From the RISC-V Privileged ISA Specification [https://riscv.org/specifications/p...

FullyFunctional · on Feb 15, 2019

To my knowledge, no other _widely deployed_ ISA has had this level of flexibility and foresight. In fact it's usually the opposite; the ISA is usually tightly coupled to the processor implementation that introduced it and the survival (= market success) of the immediate product is all that matters. However if it's successful, the successor(s) are now locked into support all the legacy of its predecessors.

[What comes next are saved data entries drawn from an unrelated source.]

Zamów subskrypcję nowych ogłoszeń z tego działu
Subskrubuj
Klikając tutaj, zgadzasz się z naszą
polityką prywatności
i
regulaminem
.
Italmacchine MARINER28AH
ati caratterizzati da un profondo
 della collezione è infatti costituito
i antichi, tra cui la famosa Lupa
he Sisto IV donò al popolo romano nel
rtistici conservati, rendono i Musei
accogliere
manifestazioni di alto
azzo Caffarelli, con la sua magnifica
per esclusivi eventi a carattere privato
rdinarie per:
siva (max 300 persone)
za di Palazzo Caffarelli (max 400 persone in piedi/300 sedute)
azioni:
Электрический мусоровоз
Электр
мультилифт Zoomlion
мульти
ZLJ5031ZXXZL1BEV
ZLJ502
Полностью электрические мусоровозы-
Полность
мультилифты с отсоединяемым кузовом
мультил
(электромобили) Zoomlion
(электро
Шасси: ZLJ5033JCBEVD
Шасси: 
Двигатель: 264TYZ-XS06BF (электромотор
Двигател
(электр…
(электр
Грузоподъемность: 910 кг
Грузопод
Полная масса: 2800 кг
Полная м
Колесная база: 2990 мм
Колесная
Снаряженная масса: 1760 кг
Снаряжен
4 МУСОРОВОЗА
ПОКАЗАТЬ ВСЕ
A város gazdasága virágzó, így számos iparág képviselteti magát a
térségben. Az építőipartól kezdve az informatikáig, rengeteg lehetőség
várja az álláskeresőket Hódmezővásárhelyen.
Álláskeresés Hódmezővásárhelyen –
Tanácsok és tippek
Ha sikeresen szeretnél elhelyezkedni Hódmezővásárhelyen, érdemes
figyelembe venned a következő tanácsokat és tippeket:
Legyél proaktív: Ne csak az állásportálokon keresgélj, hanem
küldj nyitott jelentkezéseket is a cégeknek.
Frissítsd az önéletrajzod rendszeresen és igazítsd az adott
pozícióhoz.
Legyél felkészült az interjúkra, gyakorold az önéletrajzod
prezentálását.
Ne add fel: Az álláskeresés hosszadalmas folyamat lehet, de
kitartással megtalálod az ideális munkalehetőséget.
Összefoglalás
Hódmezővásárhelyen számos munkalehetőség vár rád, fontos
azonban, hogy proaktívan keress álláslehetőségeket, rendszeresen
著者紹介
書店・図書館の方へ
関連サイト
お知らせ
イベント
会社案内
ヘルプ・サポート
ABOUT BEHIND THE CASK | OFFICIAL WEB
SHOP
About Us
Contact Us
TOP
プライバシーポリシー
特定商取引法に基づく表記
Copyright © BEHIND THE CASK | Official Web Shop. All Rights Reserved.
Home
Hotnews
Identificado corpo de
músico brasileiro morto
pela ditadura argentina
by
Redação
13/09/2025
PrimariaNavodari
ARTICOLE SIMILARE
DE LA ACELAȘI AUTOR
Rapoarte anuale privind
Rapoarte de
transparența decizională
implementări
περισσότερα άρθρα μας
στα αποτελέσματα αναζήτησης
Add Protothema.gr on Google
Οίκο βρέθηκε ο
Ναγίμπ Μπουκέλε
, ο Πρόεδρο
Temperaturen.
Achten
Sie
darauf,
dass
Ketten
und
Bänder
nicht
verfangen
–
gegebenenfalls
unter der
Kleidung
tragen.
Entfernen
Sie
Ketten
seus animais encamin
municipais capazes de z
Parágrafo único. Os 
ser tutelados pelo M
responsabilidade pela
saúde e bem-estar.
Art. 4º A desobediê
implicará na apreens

I can only think of two other examples that successfully planned for the future: the IBM 360 (extremely CISC, but still alive today) and the DEC Alpha (beautiful design, but now mostly dead).

gmueckl · on Feb 15, 2019

The Alpha disappeared because DEC went under and HP buried the CPU in favor of the Itanium, which is now also dead (mostly because of its technical shortcomings).

pjmlp · on Feb 15, 2019

Itaninum is dead thanks to cross licensing between Intel and AMD.

If the choice had been Itanium or bust, it would have turned out much different outcome.

tremon · on Feb 15, 2019

Not really, the Itanium VLIW architecture bet heavily on instruction-level parallellism as opposed to thread-level parallellism. In theory, the Itanium could issue and retire 3 instructions per cycle thereby making it competitive with x86 even on modest clock speeds.

The main problem was that not many programs could sustain 3 parallel instructions in their critical path, which meant that the compiler would often generate NOPs to fill the empty instruction slots. IIRC the Itanium typically achieved around 40% of its theoretical performance on conventional workloads. The term "NOP density" was coined specifically to research this problem.

There is another interesting observation in [1] that I haven't realized before: even if the compiler were to succesfully generate 3 instructions per cycle, the processor then had to possibly fetch 3 memory locations in that instruction cycle. If two of those were already in cache, the instruction would still stall on the third memory fetch. Contrast this with the implicit parallellism of hyperthreading, where the processor can continue executing a different thread when the current thread encounters a memory stall.

[1] https://softwareengineering.stackexchange.com/questions/2793...

pjmlp · on Feb 15, 2019

If Intel decided they would only produce Itaniums, without an AMD around to come up with the idea to create AMD64, we wouldn't have any option than to live with those shortcommings and eventually get improved designs.